Riley spent the first 10 days in intensive care. Back in Rock Hill, family helped and cleaned, a neighbor cut the grass, while her mother and father, Todd, spent every day at her side. The Friddles slept in the hospital room and only came home Tuesday when their daughter came home.
During the hospital stay, Riley was the star of the Carolinas Medical Center children's ward, her mother said. People dropped off stuffed animals. Carolina Panthers Top Cats cheerleaders brought a jersey and pompoms. Doctors asked for autographs of her press clippings from The Herald.
The only wrench in the gears during the hospital stay in Charlotte was a Friddle camera turned up missing. The digital camera had daily update pictures and even pictures of Riley on stage, days before her surgery, with country stars Tim McGraw and Faith Hill. The camera hasn't been found, but Andrea Friddle and aunt Yvette Hix have faith it will be found.
"I hope those memories aren't lost forever," Hix said.
Already, Riley can throw a ball of putty. She can cry when she is tired, although her mother said medication to stop seizures has Riley sluggish.
And she sure can smile.
Riley, lover of Rock Hill's Shrimp Boat chicken with the crispy skin, got lucky when somebody delivered the deep-fried loot to the hospital. She ate anything not nailed down.
In three weeks, she gained five pounds.
"Eats like a horse," said Hicks. "She eats things she wouldn't touch before."
Riley is already hanging tight with her first cousin, Rebekah "Bekbek" Nix, who is more like a big sister.
It was Bekbek that smiled through the three weeks every day as the adults gnashed their teeth. A Bekbek visit to intensive care brought a kick from Riley that told the family Riley was coming back.
"I had to be strong for Riley," Bekbek said.
Rebekah Nix, Bekbek, is just 8 years old herself.

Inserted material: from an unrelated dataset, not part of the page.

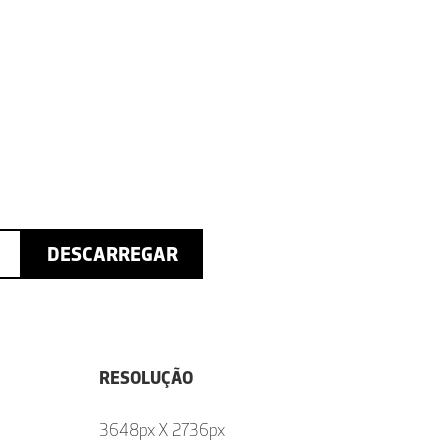
DESCARREGAR
RESOLUÇÃO
3648px X 2736px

Andrea Friddle even found one of those nameplates in the hospital gift shop. It said Riley means courage.
Now, the courage turns to recovery. So far, so good, is the prognosis, Andrea Friddle said, although the tumor was not all taken out. There will be more chemotherapy and radiation after Riley's brain heals, her mother said. Her parents have to go back to work -- Todd Friddle already went back Tuesday afternoon.
Now a community that found itself a tiny white-haired hero can say that its prayers were answered so far. The question is, do we have Riley's courage to stick with those prayers and ask for more?